### Exercise aim
Below are the records. Count the lines containing the string "generation", and reply with the number alone.

┌──

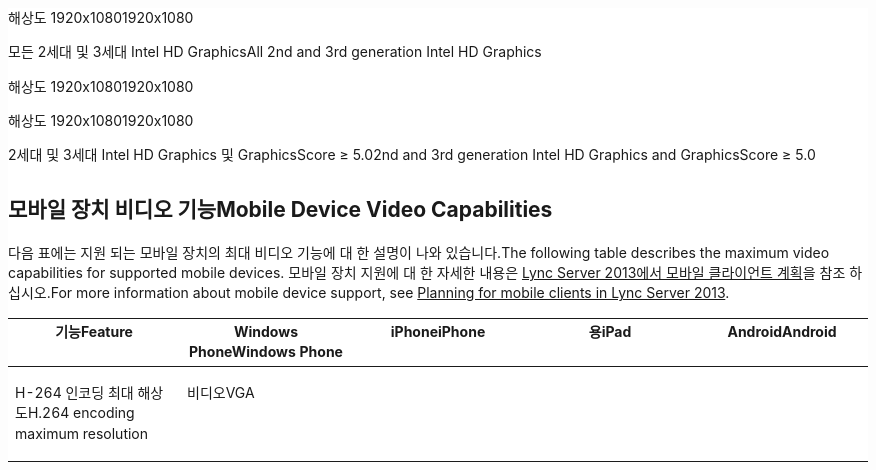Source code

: <td><p><span data-ttu-id="e96bb-194">해상도 1920x1080</span><span class="sxs-lookup"><span data-stu-id="e96bb-194">1920x1080</span></span></p></td>
<td><p><span data-ttu-id="e96bb-195">모든 2세대 및 3세대 Intel HD Graphics</span><span class="sxs-lookup"><span data-stu-id="e96bb-195">All 2nd and 3rd generation Intel HD Graphics</span></span></p></td>
</tr>
<tr class="even">
<td><p><span data-ttu-id="e96bb-196">해상도 1920x1080</span><span class="sxs-lookup"><span data-stu-id="e96bb-196">1920x1080</span></span></p></td>
<td><p><span data-ttu-id="e96bb-197">해상도 1920x1080</span><span class="sxs-lookup"><span data-stu-id="e96bb-197">1920x1080</span></span></p></td>
<td><p><span data-ttu-id="e96bb-198">2세대 및 3세대 Intel HD Graphics 및 GraphicsScore ≥ 5.0</span><span class="sxs-lookup"><span data-stu-id="e96bb-198">2nd and 3rd generation Intel HD Graphics and GraphicsScore ≥ 5.0</span></span></p></td>
</tr>
</tbody>
</table>


</div>

</div>

<div>

## <a name="mobile-device-video-capabilities"></a><span data-ttu-id="e96bb-199">모바일 장치 비디오 기능</span><span class="sxs-lookup"><span data-stu-id="e96bb-199">Mobile Device Video Capabilities</span></span>

<span data-ttu-id="e96bb-200">다음 표에는 지원 되는 모바일 장치의 최대 비디오 기능에 대 한 설명이 나와 있습니다.</span><span class="sxs-lookup"><span data-stu-id="e96bb-200">The following table describes the maximum video capabilities for supported mobile devices.</span></span> <span data-ttu-id="e96bb-201">모바일 장치 지원에 대 한 자세한 내용은 [Lync Server 2013에서 모바일 클라이언트 계획](lync-server-2013-planning-for-mobile-clients.md)을 참조 하십시오.</span><span class="sxs-lookup"><span data-stu-id="e96bb-201">For more information about mobile device support, see [Planning for mobile clients in Lync Server 2013](lync-server-2013-planning-for-mobile-clients.md).</span></span>


<table>
<colgroup>
<col style="width: 20%" />
<col style="width: 20%" />
<col style="width: 20%" />
<col style="width: 20%" />
<col style="width: 20%" />
</colgroup>
<thead>
<tr class="header">
<th><span data-ttu-id="e96bb-202">기능</span><span class="sxs-lookup"><span data-stu-id="e96bb-202">Feature</span></span></th>
<th><span data-ttu-id="e96bb-203">Windows Phone</span><span class="sxs-lookup"><span data-stu-id="e96bb-203">Windows Phone</span></span></th>
<th><span data-ttu-id="e96bb-204">iPhone</span><span class="sxs-lookup"><span data-stu-id="e96bb-204">iPhone</span></span></th>
<th><span data-ttu-id="e96bb-205">용</span><span class="sxs-lookup"><span data-stu-id="e96bb-205">iPad</span></span></th>
<th><span data-ttu-id="e96bb-206">Android</span><span class="sxs-lookup"><span data-stu-id="e96bb-206">Android</span></span></th>
</tr>
</thead>
<tbody>
<tr class="odd">
<td><p><span data-ttu-id="e96bb-207">H-264 인코딩 최대 해상도</span><span class="sxs-lookup"><span data-stu-id="e96bb-207">H.264 encoding maximum resolution</span></span></p></td>
<td><p><span data-ttu-id="e96bb-208">비디오</span><span class="sxs-lookup"><span data-stu-id="e96bb-208">VGA</span></span></p></td>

└──

### Solution to the exercise
2